Write your infrastructure code in C# using Pulumi.It supports Azure, AWS, Google Cloud and Kubernetes, but – as I’ve ranted about before, this shouldn’t be taken as a way to support multi-cloud, the object hierarchy is still very bespoke to each cloud provider. That said, you can mix and match providers in a stack, let’s say you have your DNS hosted in DNSimple but your cloud compute bits in Azure. You would be stuck doing a lot of bash scripting to make it work otherwise, but Pulumi lets you write one C# file that describes all of your infra, mostly.
You will recognise the feel of using it from chef, basically you write code that describes the infrastructure, but the actual construction isn’t happening in the code, first the description is made, the desired state is then compared to the actual running state, and adjustments are made. It is a thin wrapper over terraform, but it does what it says on the tin.

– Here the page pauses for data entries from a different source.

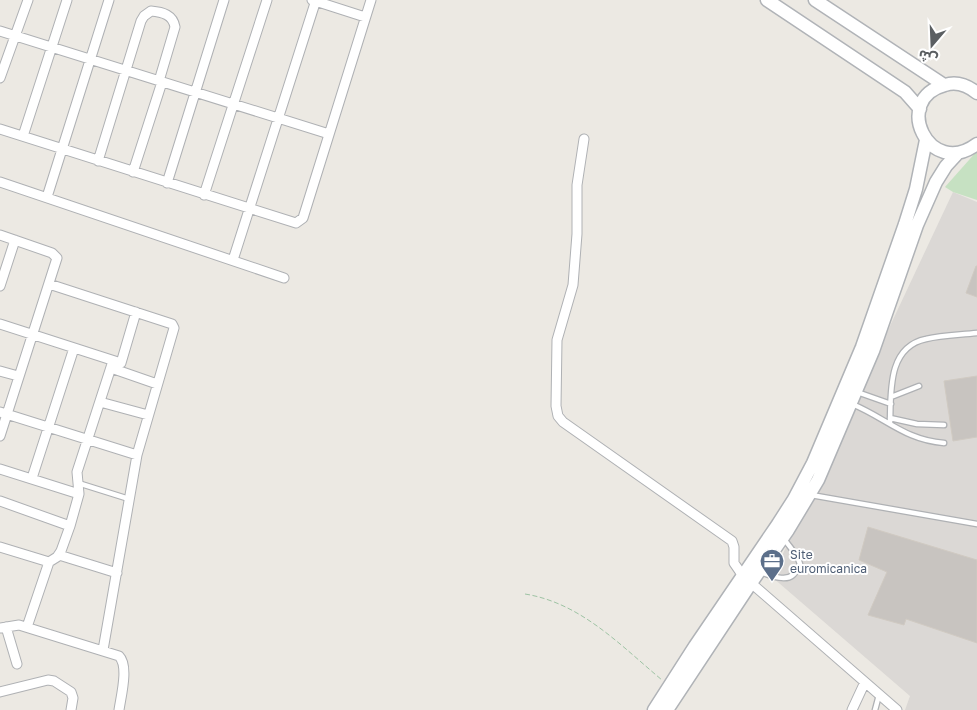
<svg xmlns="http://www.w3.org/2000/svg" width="977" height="710" font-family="'Golos Text','Noto Sans Arabic',sans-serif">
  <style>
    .industrial { fill: #dbd8d5 }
    .green { fill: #c6e1c2 }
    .building { fill: #c8c4c0; stroke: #d0cac2 }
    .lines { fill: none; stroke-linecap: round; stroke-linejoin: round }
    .lane-casing { stroke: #afb1b4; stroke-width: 7 }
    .street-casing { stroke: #afb1b4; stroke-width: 11 }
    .secondary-casing { stroke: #b0b3b7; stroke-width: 15 }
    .path { stroke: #9ec3a4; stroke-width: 1; stroke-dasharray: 5 2.5; stroke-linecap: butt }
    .lane { stroke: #fff; stroke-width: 4.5 }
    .street { stroke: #fff; stroke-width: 9 }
    .secondary { stroke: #fff; stroke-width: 12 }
    .labels { text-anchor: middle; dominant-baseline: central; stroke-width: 4; stroke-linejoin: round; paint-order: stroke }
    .service-label { font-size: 12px; fill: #4e5e75; stroke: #fff; text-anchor: start }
  </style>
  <rect width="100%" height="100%" fill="#ece9e3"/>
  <path class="industrial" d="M953,192L977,202V710H905L910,696L772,577Z"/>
  <path class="green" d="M977,151V200L953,192L945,187Z"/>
  <path class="building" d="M976,266H977V297L966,293Z
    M977,376V437L953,441L944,381Z
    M868,527L977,560V643L906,619L904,625L868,615L887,572L859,560Z"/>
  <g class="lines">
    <defs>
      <path id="lane" d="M857,392L891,404
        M891,397L919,386
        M852,404C886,418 905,440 944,443
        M890,418L917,424L944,425
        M890,424C891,393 887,347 926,339C943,335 960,335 977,333
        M78,483L129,499
        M811,495L977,524
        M760,572C769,575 785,582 793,575C796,573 798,567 800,564L797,556L784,539
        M875,710L879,695"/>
      <path id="street" d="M312,0L365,17
        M0,31L329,134
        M0,78L28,0
        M0,129L296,223L303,218L371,0
        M23,136L67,0
        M584,139L577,185V234L573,285L557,340L556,406L558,416L563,422L732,541L734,547V563L743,576L897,710
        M98,161L141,21L144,16L151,11C163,12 173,15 175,27L159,81
        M133,172L162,82
        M0,182L284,278
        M167,183L224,0
        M204,195L267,0
        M47,197L109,0
        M0,235L52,253L57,258L0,436
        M233,260L316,0
        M49,284L172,324L174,328L137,455L103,650
        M0,286L15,240
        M0,324L121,363L136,312
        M111,368L157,384
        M0,371L18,376
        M100,402L148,415
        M0,412L137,455
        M0,469L79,494
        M32,478L74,348
        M0,501L70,526
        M0,547L49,562
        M59,555L117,573
        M6,627L17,664
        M27,627L49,562L57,557L61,551L70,526L79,494L77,472L113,361
        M0,628L19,625L119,656C129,666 121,696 119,710
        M0,692L48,680L54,681L71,692L73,698L71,710
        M852,710L865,682"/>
      <path id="secondary" d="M767,0L905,92L920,109
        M815,0L944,85
        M977,93C967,85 957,81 945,85C891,99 929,180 977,144
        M654,710L695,646L778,524L794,499L813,463L862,347L905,224L916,189L926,140
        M667,710L751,583L788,530L818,480L873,351L917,225L936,182L946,166L958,153"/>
    </defs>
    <use href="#lane" class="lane-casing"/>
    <use href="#street" class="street-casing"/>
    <use href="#secondary" class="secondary-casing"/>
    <path class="path" d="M525,594C581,603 620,645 662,680"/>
    <use href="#lane" class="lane"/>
    <use href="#street" class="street"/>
    <use href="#secondary" class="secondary"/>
  </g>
  <defs>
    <symbol id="office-pin" viewBox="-11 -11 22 30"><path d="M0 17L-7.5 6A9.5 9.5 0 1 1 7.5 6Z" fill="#5c6f8a" stroke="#fff"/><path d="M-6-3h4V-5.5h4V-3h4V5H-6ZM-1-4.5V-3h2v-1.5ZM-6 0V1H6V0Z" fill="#fff"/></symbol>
  </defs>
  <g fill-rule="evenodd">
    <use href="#office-pin" x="758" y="547" width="28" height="38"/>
  </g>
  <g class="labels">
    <g class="service-label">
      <text x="790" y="554">Site<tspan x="790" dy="14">euromicanica</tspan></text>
    </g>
  </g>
  <g transform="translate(932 45) rotate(199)" stroke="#ffffff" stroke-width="4" paint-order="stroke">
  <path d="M0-4L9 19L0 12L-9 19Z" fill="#5b5f62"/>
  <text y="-8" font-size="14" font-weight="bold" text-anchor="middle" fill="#5b5f62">ش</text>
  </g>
</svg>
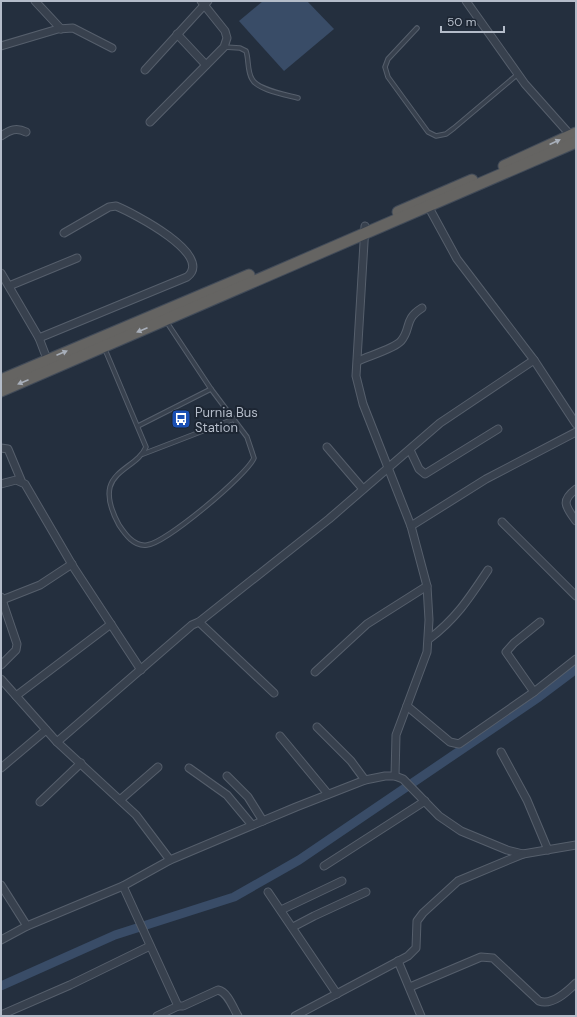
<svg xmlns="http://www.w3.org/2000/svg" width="577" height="1017" font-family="'DM Sans',sans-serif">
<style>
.water{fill:#394c67}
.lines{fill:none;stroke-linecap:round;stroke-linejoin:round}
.canal{stroke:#394c67;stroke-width:9}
.service-casing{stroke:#565f6c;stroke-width:5.5}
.minor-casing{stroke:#565f6c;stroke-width:9}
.trunk-casing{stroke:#434c59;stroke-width:13}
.service{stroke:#38414e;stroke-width:3.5}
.minor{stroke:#38414e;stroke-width:7}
.trunk{stroke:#656462;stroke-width:11}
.oneway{fill:#a8afba}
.labels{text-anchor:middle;stroke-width:4;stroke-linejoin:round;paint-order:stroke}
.poi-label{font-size:13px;fill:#b4bcc9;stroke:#1d2633;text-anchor:start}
</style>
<rect width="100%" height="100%" fill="#242f3e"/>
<polygon class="water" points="263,1 307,1 334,29 284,71 239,21"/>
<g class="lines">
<polyline class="canal" points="1,986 115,935 234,897 299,860 539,697 576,669"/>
<defs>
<g id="service">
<polyline points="417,28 388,59 385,67 388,77 428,132 436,136 446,134 454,128 518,74"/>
<path d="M224,47l16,1 6,3c3,8 1,20 6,28 5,11 35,16 46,19"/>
<path d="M104,347l42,100c-7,17 -31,22 -36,40 -3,12 3,27 9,38 6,9 15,22 28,20 19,-2 100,-70 107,-87l-7,-21 -36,-48 -45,-68"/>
<polyline points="138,426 211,389"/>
<polyline points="143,454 234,419"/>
</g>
<g id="minor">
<polyline points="35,1 61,29"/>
<polyline points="466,1 525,84 573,138"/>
<polyline points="177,34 206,65"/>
<polyline points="1,46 58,29 73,28 112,48"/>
<polyline points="145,70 208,1"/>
<polyline points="150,122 224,47 227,38 225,31 201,1"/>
<path d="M1,136c9,-6 15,-9 25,-4"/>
<polyline points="427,204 457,259 534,360 576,424"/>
<polyline points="365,226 356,376 363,404 411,526 427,586 429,620 427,652 396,735 395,776"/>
<polyline points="1,273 39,338 47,359"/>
<polyline points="9,286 77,258"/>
<path d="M39,338l148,-61c28,-22 -54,-64 -71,-71l-7,1 -45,26"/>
<path d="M358,361c10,-5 36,-12 43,-20 11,-13 2,-21 21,-33"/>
<polyline points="327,447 363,489"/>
<polyline points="1,448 8,449 21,480"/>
<polyline points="410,450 419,469 425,474 498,429"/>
<polyline points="1,484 16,480 25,484 74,568 141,670"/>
<path d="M576,489c-16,12 -10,18 0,32"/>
<polyline points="502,522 576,596"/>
<polyline points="411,526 486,479 576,432"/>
<polyline points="1,597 17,644 16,650 1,665"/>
<polyline points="2,600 40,585 72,564"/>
<polyline points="199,622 274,693"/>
<path d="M429,639c27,-20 41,-42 59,-69"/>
<polyline points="315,672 367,624 427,586"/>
<polyline points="1,679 57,742 136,815 170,860"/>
<polyline points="534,692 506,652 514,643 540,622"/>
<polyline points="16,696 111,624"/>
<polyline points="407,706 450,742 459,744 534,692 576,659"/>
<polyline points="317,727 351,761 365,780"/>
<polyline points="280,736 328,794"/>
<polyline points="57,742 192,625 199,622 329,519 440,423 534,360"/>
<polyline points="501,752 527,800 548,850"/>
<polyline points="1,768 46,730"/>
<polyline points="189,768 227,795 252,825"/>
<polyline points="227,776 248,797 263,821"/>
<polyline points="120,800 158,767"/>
<polyline points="40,802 81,763"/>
<polyline points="324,866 425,801"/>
<polyline points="1,885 27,926"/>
<path d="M123,886l55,120h5l35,-16c10,2 15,18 20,26"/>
<polyline points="268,892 337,994"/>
<polyline points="281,910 342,881"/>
<polyline points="293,927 314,916 366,892"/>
<polyline points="1,940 27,926 123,886 170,860 296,807 365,780 385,776 395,776 403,779 439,816 461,831 507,850 523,854 576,845"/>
<polyline points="398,961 421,1016"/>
<path d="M410,987l71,-30 12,1 46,43c13,5 28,-9 37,-18"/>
<polyline points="1,1015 70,985 150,946"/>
<polyline points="157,1016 178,1006"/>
<polyline points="295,1016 408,956 416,948 417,921 423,913 458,881 523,854"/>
</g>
<g id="trunk">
<polyline points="504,166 576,133"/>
<polyline points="398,212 472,180"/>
<polyline points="1,380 249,275"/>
<polyline points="1,391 576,142"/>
</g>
</defs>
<use href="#service" class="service-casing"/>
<use href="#minor" class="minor-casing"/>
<use href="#trunk" class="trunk-casing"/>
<use href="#service" class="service"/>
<use href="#minor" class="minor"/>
<use href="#trunk" class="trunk"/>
</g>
<defs><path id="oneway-solid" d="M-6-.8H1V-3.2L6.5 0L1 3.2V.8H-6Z"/></defs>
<g class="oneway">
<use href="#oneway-solid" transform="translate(555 142) rotate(-25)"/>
<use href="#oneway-solid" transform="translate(142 330) rotate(157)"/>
<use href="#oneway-solid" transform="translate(62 353) rotate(-23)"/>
<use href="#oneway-solid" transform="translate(23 382) rotate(157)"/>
</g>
<defs>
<symbol id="bus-square" viewBox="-11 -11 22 22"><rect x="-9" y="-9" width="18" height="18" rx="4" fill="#1a4fb4" stroke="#1d2633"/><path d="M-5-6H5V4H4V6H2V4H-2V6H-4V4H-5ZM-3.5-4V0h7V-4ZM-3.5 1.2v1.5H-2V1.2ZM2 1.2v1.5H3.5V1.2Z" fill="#fff"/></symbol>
</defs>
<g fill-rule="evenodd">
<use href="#bus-square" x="170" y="408" width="22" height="22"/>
</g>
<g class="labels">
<g class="poi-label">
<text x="195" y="417">Purnia Bus<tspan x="195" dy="15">Station</tspan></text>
</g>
</g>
<rect width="577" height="1017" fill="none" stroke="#b4bcc9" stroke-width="4"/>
<path d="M441 26v6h63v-6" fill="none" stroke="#b4bcc9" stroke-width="2"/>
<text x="447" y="26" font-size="12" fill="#b4bcc9" stroke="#1d2633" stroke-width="3" paint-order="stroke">50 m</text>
</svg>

MinVer – automagic versioning for .NET Core

At some point you will write your build chain hack to populate some attributes on your Assembly to stamp a brand on a binary so you can display a version on your site that you can track back to a specific commit. The simplest way of doing this, without needing to change branching strategy or write custom code, is MinVer.

It literally browses through your commits to find your version tags and then increments that version with how many commits there are from that commit. It is what I dreamed would be out there when I started looking. It is genius.

A couple of gotchas: It relies – duh- on having access to the git history, so you need to remember to remove .git from your .dockerignore file, or else your dotnet publish inside docker build will fail to locate any version information. Obviously, unless you intended to release all versions of your source code in the docker image, make sure you have a staged docker build – this is the default in recent Visual Studio templates – but still. I encourage you in any case to mount your finished docker image using docker run -it --entrypoint sh imagename:tag to have a look that your docker image contains what you expect.

Also, in your GitHub Actions you will need to allow for a deeper fetch depth for your script to have enough data to calculate the version number, but that is mentioned in the documentation. I already used a tag prefix ‘v’ for my versions, so I had to add that to my project files. No problems, it just worked. Very impressed.